Map-Free Visual Relocalization Enhanced by Instance Knowledge and Depth Knowledge
Mingyu Xiao, Runze Chen, Haiyong Luo, Fang Zhao, Juan Wang, Xuepeng Ma
TL;DR
This work tackles map-free relocalization under monocular vision by introducing instance knowledge to constrain feature-point matching and depth knowledge to enable scale recovery. The method combines instance-level and global matching using SegGPT and DUSt3R, computes a rotation $R$ and a scale-free translation $\bar{t}$ from the essential matrix, and applies Metric3D-derived depth to recover a scaled translation $t = s\cdot\bar{t}$ through robust 3D correspondences and RANSAC. Ablation studies confirm that both instance knowledge and depth knowledge significantly improve rotation and translation accuracy, with their combination achieving state-of-the-art results on the map-free relocalization dataset.
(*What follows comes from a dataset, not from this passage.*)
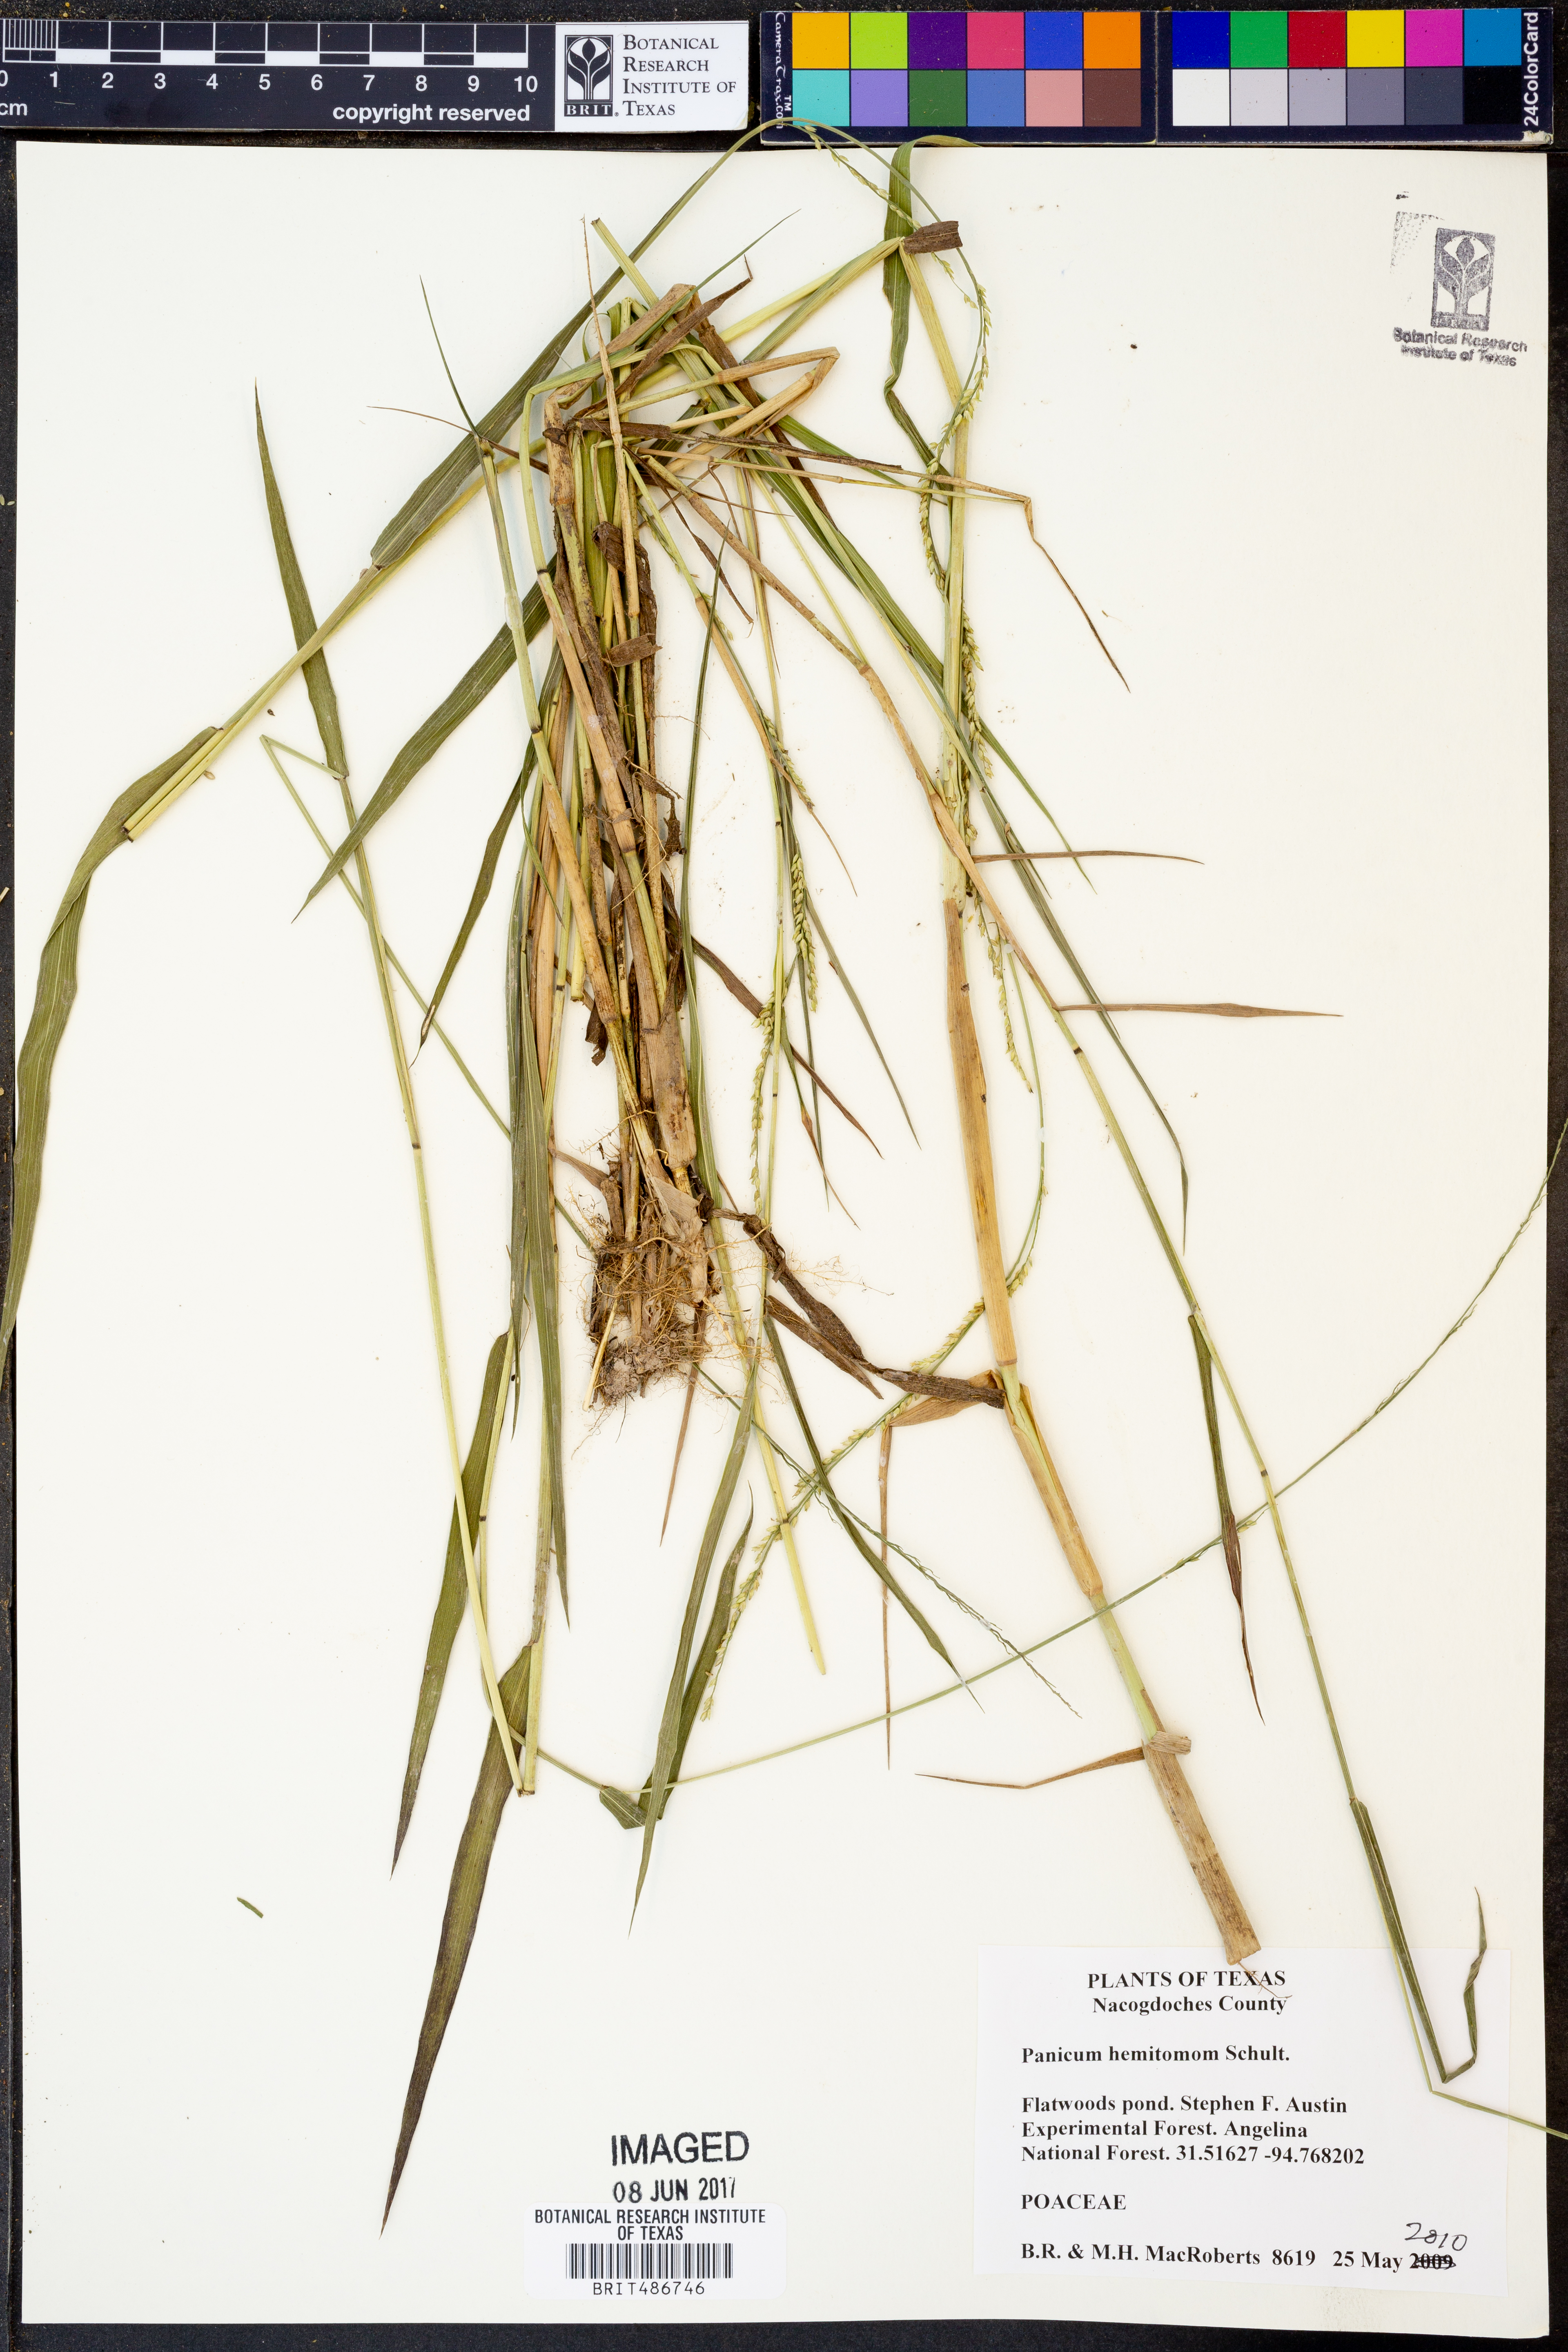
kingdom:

The approach advances map-free localization by reducing large matching errors and enabling accurate metric scale without pre-built maps, with broad implications for autonomous navigation and augmented reality.
Abstract
Map-free relocalization technology is crucial for applications in autonomous navigation and augmented reality, but relying on pre-built maps is often impractical. It faces significant challenges due to limitations in matching methods and the inherent lack of scale in monocular images. These issues lead to substantial rotational and metric errors and even localization failures in real-world scenarios. Large matching errors significantly impact the overall relocalization process, affecting both rotational and translational accuracy. Due to the inherent limitations of the camera itself, recovering the metric scale from a single image is crucial, as this significantly impacts the translation error. To address these challenges, we propose a map-free relocalization method enhanced by instance knowledge and depth knowledge. By leveraging instance-based matching information to improve global matching results, our method significantly reduces the possibility of mismatching across different objects. The robustness of instance knowledge across the scene helps the feature point matching model focus on relevant regions and enhance matching accuracy. Additionally, we use estimated metric depth from a single image to reduce metric errors and improve scale recovery accuracy. By integrating methods dedicated to mitigating large translational and rotational errors, our approach demonstrates superior performance in map-free relocalization techniques.